Fun Facts: Verantwortlich für das Machwerk ist ein kanadisches Studio namens Gray Matter, benannt nach seinem Gründer Chris Gray und keinesfalls zu verwechseln mit den sehr viel jüngeren Gray Matter Studios. Das unmittelbare Vorgängerprojekt vor „The Crow“ trug den austauschbaren Namen „Perfect Weapon“ und wurde seinerzeit als „Tekken 2 meets Resident Evil“ beworben, was leider abgefahrener klingt, als das Spiel es tatsächlich war. Das nachfolgende „The Crow“ sollte dann das letzte veröffentlichte Spiel des Studios bleiben, auf dessen Konto neben anderen Gurken auch eine Umsetzung von „Wayne’s World“ für das Super Nintendo geht.

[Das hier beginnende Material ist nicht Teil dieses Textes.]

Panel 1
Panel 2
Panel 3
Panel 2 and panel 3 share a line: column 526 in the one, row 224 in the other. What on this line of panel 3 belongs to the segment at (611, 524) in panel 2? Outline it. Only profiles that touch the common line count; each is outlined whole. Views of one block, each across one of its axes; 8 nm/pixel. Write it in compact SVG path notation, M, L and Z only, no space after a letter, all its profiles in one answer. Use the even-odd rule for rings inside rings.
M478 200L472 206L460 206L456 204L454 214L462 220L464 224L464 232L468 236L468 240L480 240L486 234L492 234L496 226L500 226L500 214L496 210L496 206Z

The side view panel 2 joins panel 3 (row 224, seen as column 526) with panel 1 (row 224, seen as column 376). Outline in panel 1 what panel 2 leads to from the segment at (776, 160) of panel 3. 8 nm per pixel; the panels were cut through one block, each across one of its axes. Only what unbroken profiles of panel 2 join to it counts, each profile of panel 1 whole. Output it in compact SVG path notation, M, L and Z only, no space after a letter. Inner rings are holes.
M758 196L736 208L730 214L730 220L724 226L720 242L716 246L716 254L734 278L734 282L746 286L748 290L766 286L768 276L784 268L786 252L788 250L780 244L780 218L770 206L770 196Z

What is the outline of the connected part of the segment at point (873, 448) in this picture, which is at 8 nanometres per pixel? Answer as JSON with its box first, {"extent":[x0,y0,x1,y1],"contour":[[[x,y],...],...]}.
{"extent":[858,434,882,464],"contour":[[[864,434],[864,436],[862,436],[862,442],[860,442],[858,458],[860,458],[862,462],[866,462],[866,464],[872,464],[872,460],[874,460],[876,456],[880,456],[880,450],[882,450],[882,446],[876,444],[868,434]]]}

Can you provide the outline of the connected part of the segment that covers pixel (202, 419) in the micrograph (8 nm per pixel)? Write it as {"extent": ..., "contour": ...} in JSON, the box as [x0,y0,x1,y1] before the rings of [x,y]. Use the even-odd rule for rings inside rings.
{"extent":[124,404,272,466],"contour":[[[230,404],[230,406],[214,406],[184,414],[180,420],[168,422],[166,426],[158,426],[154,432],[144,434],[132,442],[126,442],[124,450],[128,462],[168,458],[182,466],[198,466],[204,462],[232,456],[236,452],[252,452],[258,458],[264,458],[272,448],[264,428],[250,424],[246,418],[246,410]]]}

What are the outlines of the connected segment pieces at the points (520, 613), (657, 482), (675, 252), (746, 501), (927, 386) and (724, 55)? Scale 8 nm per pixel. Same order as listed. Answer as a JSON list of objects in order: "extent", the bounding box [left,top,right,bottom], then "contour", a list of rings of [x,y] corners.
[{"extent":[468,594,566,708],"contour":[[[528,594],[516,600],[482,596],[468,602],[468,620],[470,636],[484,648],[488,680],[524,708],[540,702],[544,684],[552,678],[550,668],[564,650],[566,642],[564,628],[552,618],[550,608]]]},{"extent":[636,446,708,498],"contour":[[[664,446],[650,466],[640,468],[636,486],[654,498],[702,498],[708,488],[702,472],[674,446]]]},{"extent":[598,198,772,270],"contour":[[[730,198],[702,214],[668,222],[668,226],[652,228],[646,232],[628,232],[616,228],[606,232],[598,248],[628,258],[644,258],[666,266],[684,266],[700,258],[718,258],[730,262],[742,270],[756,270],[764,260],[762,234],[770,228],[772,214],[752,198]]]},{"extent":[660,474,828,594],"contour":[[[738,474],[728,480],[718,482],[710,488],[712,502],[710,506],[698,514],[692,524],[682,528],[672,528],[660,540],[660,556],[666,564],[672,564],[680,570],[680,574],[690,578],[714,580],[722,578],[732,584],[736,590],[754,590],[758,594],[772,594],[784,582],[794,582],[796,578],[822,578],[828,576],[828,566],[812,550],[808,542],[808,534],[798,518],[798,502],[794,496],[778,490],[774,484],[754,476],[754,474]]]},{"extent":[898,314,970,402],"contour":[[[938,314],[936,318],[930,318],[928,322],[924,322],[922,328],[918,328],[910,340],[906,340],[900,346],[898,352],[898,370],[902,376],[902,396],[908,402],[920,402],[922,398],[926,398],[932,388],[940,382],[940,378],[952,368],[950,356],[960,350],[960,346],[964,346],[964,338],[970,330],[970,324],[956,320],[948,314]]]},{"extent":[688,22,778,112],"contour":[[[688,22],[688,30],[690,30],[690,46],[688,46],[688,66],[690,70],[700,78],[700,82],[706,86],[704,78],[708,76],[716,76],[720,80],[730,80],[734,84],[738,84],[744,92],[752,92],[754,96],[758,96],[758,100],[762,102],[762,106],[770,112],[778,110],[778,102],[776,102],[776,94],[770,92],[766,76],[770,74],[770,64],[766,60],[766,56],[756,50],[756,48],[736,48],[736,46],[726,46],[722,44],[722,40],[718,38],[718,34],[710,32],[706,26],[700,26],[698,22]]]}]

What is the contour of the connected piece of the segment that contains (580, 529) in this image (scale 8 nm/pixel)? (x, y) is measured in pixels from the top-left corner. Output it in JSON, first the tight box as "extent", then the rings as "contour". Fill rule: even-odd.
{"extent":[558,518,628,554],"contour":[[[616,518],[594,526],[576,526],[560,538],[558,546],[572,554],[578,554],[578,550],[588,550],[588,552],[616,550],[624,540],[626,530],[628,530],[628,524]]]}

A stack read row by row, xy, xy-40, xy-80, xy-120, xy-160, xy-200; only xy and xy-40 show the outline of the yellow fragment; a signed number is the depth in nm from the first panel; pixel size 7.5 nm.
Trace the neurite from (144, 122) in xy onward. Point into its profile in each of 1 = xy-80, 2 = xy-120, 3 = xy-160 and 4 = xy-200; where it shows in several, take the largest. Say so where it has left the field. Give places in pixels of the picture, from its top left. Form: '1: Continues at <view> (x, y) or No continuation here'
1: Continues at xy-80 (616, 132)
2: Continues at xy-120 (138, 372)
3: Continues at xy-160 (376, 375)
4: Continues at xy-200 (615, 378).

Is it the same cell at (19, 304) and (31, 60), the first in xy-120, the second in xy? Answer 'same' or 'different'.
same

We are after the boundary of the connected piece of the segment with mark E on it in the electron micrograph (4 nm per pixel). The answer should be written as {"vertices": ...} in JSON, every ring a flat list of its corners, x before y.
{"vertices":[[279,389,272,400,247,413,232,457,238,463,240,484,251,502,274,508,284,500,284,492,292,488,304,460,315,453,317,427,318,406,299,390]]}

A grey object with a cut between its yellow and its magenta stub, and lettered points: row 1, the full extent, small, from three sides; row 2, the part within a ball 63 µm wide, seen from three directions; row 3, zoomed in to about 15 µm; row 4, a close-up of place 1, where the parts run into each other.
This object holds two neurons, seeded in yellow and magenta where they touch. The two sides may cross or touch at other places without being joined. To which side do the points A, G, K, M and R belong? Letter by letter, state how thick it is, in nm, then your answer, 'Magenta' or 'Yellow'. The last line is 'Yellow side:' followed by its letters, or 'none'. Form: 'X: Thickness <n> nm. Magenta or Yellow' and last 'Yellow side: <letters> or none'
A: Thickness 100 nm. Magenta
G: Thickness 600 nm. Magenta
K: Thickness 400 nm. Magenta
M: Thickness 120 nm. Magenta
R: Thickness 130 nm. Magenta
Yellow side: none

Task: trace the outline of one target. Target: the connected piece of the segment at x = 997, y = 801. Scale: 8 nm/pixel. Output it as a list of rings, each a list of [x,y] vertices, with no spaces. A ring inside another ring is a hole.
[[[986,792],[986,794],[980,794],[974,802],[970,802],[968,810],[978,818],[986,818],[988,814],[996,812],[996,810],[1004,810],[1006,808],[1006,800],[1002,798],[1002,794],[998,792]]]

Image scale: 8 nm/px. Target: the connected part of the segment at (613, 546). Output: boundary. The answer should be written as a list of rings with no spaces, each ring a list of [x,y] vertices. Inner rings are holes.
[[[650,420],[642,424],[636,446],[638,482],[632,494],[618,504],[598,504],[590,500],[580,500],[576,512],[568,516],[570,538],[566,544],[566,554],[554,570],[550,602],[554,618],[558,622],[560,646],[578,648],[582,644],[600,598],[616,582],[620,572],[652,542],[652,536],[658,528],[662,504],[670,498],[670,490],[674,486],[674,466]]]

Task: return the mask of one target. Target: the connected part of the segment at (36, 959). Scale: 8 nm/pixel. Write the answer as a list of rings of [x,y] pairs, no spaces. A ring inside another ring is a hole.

Und dann ist da noch „Tobal No. 1“. Meines Wissens auch kein Spiel, das heute großen Klassikerstatus genießt, obwohl es durchaus Gründe dafür gäbe. Handelt es sich doch um ein gutes bis sehr gutes Prügelspiel aus dem Hause Square. Na gut, entwickelt wurde es von DreamFactory, die später auch den schwer gehypten PS2-Titel „The Bouncer“ machten. Allerdings war es auch das erste Spiel, das Square überhaupt auf der PlayStation veröffentlichten – vor Final Fantasy VII und all den anderen Spielen, mit denen sie sich und Sonys Konsole in neue Erfolgssphären schossen.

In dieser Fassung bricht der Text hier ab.